Bayode Ogunleye,Hemlata Sharma,Olamilekan Shobayo
DOI: https://doi.org/10.3390/bdcc8090112
2024-09-07
Abstract:The World Health Organisation (WHO) revealed approximately 280 million people in the world suffer from depression. Yet, existing studies on early-stage depression detection using machine learning (ML) techniques are limited. Prior studies have applied a single stand-alone algorithm, which is unable to deal with data complexities, prone to overfitting, and limited in generalization. To this end, our paper examined the performance of several ML algorithms for early-stage depression detection using two benchmark social media datasets (D1 and D2). More specifically, we incorporated sentiment indicators to improve our model performance. Our experimental results showed that sentence bidirectional encoder representations from transformers (SBERT) numerical vectors fitted into the stacking ensemble model achieved comparable F1 scores of 69% in the dataset (D1) and 76% in the dataset (D2). Our findings suggest that utilizing sentiment indicators as an additional feature for depression detection yields an improved model performance, and thus, we recommend the development of a depressive term corpus for future work.
Computation and Language,Machine Learning,Statistics Theory,Applications
What problem does this paper attempt to address?
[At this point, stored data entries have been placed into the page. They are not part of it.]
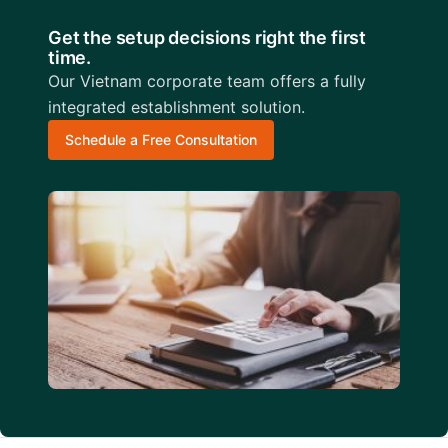
Get the setup decisions right the first
time.
Our Vietnam corporate team offers a fully
integrated establishment solution.
Schedule a Free Consultation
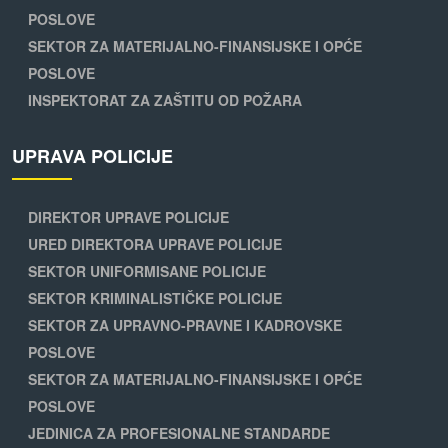
POSLOVE
SEKTOR ZA MATERIJALNO-FINANSIJSKE I OPĆE
POSLOVE
INSPEKTORAT ZA ZAŠTITU OD POŽARA
UPRAVA POLICIJE
DIREKTOR UPRAVE POLICIJE
URED DIREKTORA UPRAVE POLICIJE
SEKTOR UNIFORMISANE POLICIJE
SEKTOR KRIMINALISTIČKE POLICIJE
SEKTOR ZA UPRAVNO-PRAVNE I KADROVSKE
POSLOVE
SEKTOR ZA MATERIJALNO-FINANSIJSKE I OPĆE
POSLOVE
JEDINICA ZA PROFESIONALNE STANDARDE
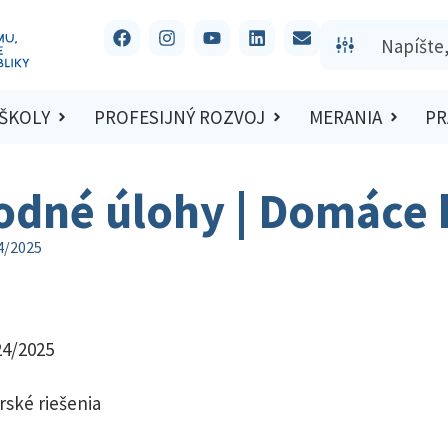
 ŠKOLY
PROFESIJNÝ ROZVOJ
MERANIA
PR
vodné úlohy | Domáce 
4/2025
24/2025
rské riešenia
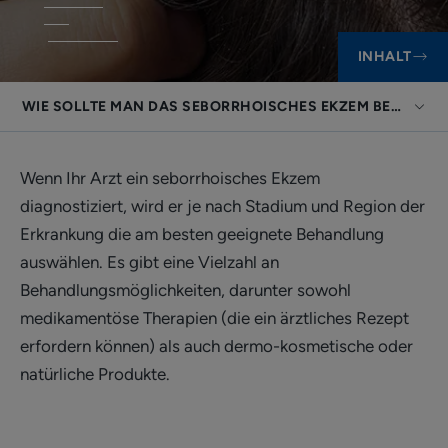
INHALT
WIE SOLLTE MAN DAS SEBORRHOISCHES EKZEM BEHANDE
Wenn Ihr Arzt ein seborrhoisches Ekzem
diagnostiziert, wird er je nach Stadium und Region der
Erkrankung die am besten geeignete Behandlung
auswählen. Es gibt eine Vielzahl an
Behandlungsmöglichkeiten, darunter sowohl
medikamentöse Therapien (die ein ärztliches Rezept
erfordern können) als auch dermo-kosmetische oder
natürliche Produkte.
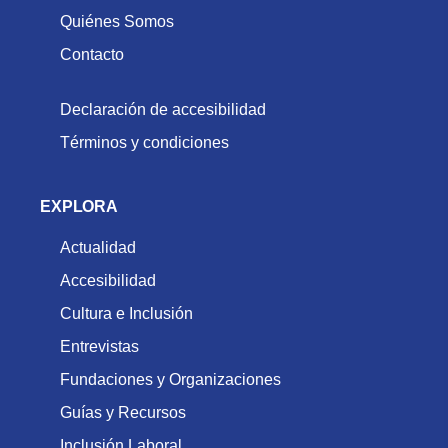
Quiénes Somos
Contacto
Declaración de accesibilidad
Términos y condiciones
EXPLORA
Actualidad
Accesibilidad
Cultura e Inclusión
Entrevistas
Fundaciones y Organizaciones
Guías y Recursos
Inclusión Laboral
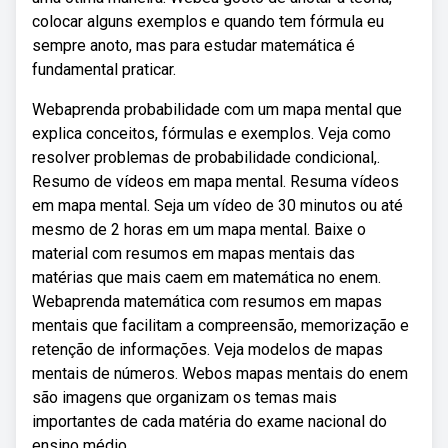
colocar alguns exemplos e quando tem fórmula eu
sempre anoto, mas para estudar matemática é
fundamental praticar.
Webaprenda probabilidade com um mapa mental que
explica conceitos, fórmulas e exemplos. Veja como
resolver problemas de probabilidade condicional,.
Resumo de vídeos em mapa mental. Resuma vídeos
em mapa mental. Seja um vídeo de 30 minutos ou até
mesmo de 2 horas em um mapa mental. Baixe o
material com resumos em mapas mentais das
matérias que mais caem em matemática no enem.
Webaprenda matemática com resumos em mapas
mentais que facilitam a compreensão, memorização e
retenção de informações. Veja modelos de mapas
mentais de números. Webos mapas mentais do enem
são imagens que organizam os temas mais
importantes de cada matéria do exame nacional do
ensino médio.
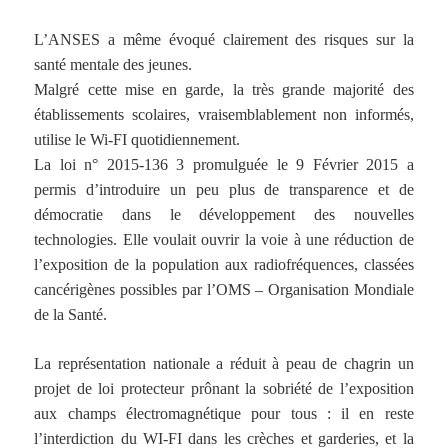
L’ANSES a même évoqué clairement des risques sur la
santé mentale des jeunes.
Malgré cette mise en garde, la très grande majorité des
établissements scolaires, vraisemblablement non informés,
utilise le Wi-FI quotidiennement.
La loi n° 2015-136 3 promulguée le 9 Février 2015 a
permis d’introduire un peu plus de transparence et de
démocratie dans le développement des nouvelles
technologies. Elle voulait ouvrir la voie à une réduction de
l’exposition de la population aux radiofréquences, classées
cancérigènes possibles par l’OMS – Organisation Mondiale
de la Santé.
La représentation nationale a réduit à peau de chagrin un
projet de loi protecteur prônant la sobriété de l’exposition
aux champs électromagnétique pour tous : il en reste
l’interdiction du WI-FI dans les crèches et garderies, et la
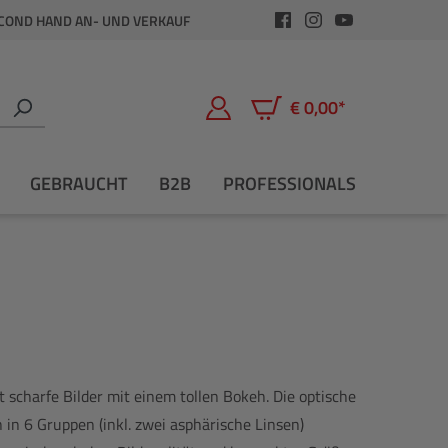
COND HAND AN- UND VERKAUF
€ 0,00*
Warenkorb enthält 0 Positio
GEBRAUCHT
B2B
PROFESSIONALS
t scharfe Bilder mit einem tollen Bokeh. Die optische
in 6 Gruppen (inkl. zwei asphärische Linsen)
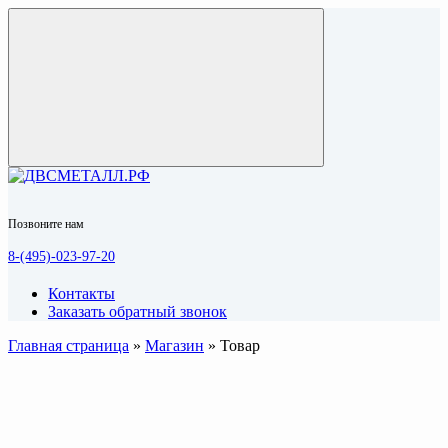
Позвоните нам
8-(495)-023-97-20
Контакты
Заказать обратный звонок
Главная страница
»
Магазин
»
Товар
The problems that this paper attempts to solve are several key challenges in early depression detection. Specifically: 1. **Limitations of Existing Methods**: Most of the existing depression detection research uses a single independent algorithm. These algorithms have limited ability in dealing with data complexity, are prone to over - fitting, and have poor generalization ability. This has led to less - than - satisfactory results of the model in practical applications. 2. **Lack of Utilization of Emotional Features**: Previous studies have rarely used sentiment analysis as an additional feature to improve the performance of depression detection models. However, emotional information is of great significance in understanding an individual's mental state. 3. **Improving Model Performance and Generalization Ability**: To overcome the above problems, this paper proposes a stacking ensemble model that combines sentiment analysis and Sentence BERT embeddings, aiming to improve the accuracy and generalization ability of depression detection through the combination of multiple algorithms. ### Research Objectives The main contributions of this paper include: 1. **Experimental Comparison**: Conduct experimental comparisons on a variety of state - of - the - art machine - learning algorithms to evaluate their performance in the depression detection task. 2. **Proposing a New Model**: Demonstrate how to use the Sentence BERT - Ensemble model to achieve better depression detection results. 3. **Introducing Emotional Features**: Prove the effectiveness of sentiment analysis indicators as external features in depression detection. ### Conclusions and Recommendations The authors have proven through experiments that the stacking ensemble model that combines emotional features and Sentence BERT embeddings can achieve relatively good F1 scores (69% and 76% respectively) on two benchmark social media datasets. Therefore, they suggest that future research can further develop a depression - term corpus to improve the performance of the model and enhance the early detection ability of depression. Through this method, researchers hope to identify patients with depression at an early stage, thereby providing timely support for prevention, diagnosis or treatment and improving the quality of life of patients.